EXERCISE BRIEF:
The exercise calls for the lines from the one containing "- git commit" to the end of the data below to be output exactly, pictures excluded.

##### DATA RECORDS

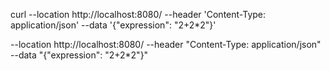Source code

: curl --location http://localhost:8080/ --header 'Content-Type: application/json' --data '{"expression": "2+2*2"}'

--location http://localhost:8080/ --header "Content-Type: application/json" --data "{\"expression\": \"2+2*2\"}"

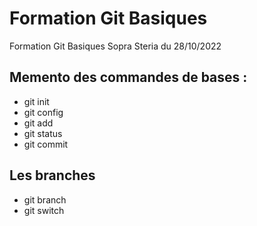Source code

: # Formation Git Basiques

Formation Git Basiques Sopra Steria du 28/10/2022

## Memento des commandes de bases :

- git init
- git config
- git add
- git status
- git commit

## Les branches

- git branch
- git switch

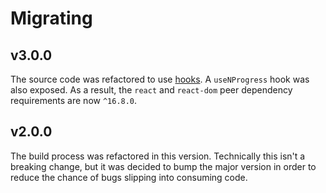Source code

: # Migrating

## v3.0.0

The source code was refactored to use [hooks](https://reactjs.org/docs/hooks-intro.html). A `useNProgress` hook was also exposed. As a result, the `react` and `react-dom` peer dependency requirements are now `^16.8.0`.

## v2.0.0

The build process was refactored in this version. Technically this isn't a breaking change, but it was decided to bump the major version in order to reduce the chance of bugs slipping into consuming code.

##########

THE ANSWER:
- git commit

## Les branches

- git branch
- git switch

Source code

: # Migrating

## v3.0.0

The source code was refactored to use [hooks](https://reactjs.org/docs/hooks-intro.html). A `useNProgress` hook was also exposed. As a result, the `react` and `react-dom` peer dependency requirements are now `^16.8.0`.

## v2.0.0

The build process was refactored in this version. Technically this isn't a breaking change, but it was decided to bump the major version in order to reduce the chance of bugs slipping into consuming code.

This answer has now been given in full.